- **Übungstext**:
######

17.09.2015

Autor*in

Kristin Oswald
leitet die Online-Redaktion von Kultur Management Network. Sie studierte Geschichte und Archäologie in Jena und Rom sowie Social Media-Marketing in Berlin. Sie ist freiberuflich in der Wissenschaftskommunikation und im Museumsmarketing mit Schwerpunkt online tätig.
Wissenschaftskommunikation im Kulturmanagement

Reden ist Silber, Schweigen ist Gold?

Zu den Kernaufgaben im Kulturmanagement gehören unter anderem die Vermarktung von Kultur und die Vermittlung von deren Inhalten für ein breites Publikum. Auch die Wissenschaftsdisziplin Kulturmanagement erforscht und lehrt die Umstände kultureller Produktion und Distribution. Da erstaunt es, dass sie ihre Expertise in der Aufbereitung von Fachwissen kaum nutzt, um die eigenen Forschungsergebnisse im Sinne der Wissenschaftskommunikation professionell zu verbreiten im Gegensatz zu den Kultur- und Geisteswissenschaften und den Kulturbetrieben.

######

- **Datensatzauszug**:
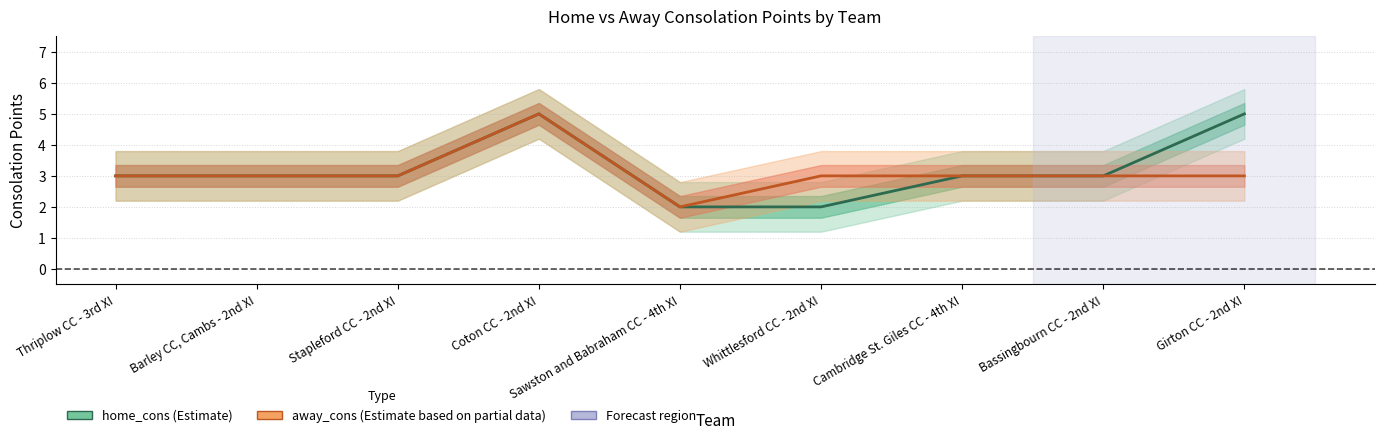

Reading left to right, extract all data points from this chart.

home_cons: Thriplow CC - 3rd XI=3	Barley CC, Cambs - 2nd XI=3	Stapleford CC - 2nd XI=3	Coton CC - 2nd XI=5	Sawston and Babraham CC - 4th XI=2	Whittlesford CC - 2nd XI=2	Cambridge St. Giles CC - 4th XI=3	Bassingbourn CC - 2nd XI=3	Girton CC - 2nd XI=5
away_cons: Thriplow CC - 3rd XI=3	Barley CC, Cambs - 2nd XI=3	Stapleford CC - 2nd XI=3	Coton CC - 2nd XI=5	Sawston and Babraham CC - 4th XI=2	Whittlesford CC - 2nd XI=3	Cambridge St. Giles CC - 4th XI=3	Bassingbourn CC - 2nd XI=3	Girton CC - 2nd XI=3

######

- **Aufgabe**:
Beantworten Sie anhand des Übungstexts diese Fragen:
(a) In welcher Stadt hat Kristin Oswald Social Media-Marketing studiert?
(b) Welche Redaktion leitet sie?
(c) Welche zwei Kernaufgaben im Kulturmanagement werden unter anderem genannt?
Die Auflistung entstammt einer anderen Quelle als der Übungstext.

- **Lösung**:
(a) In Berlin.
(b) Die Online-Redaktion von Kultur Management Network.
(c) Die Vermarktung von Kultur und die Vermittlung von deren Inhalten für ein breites Publikum.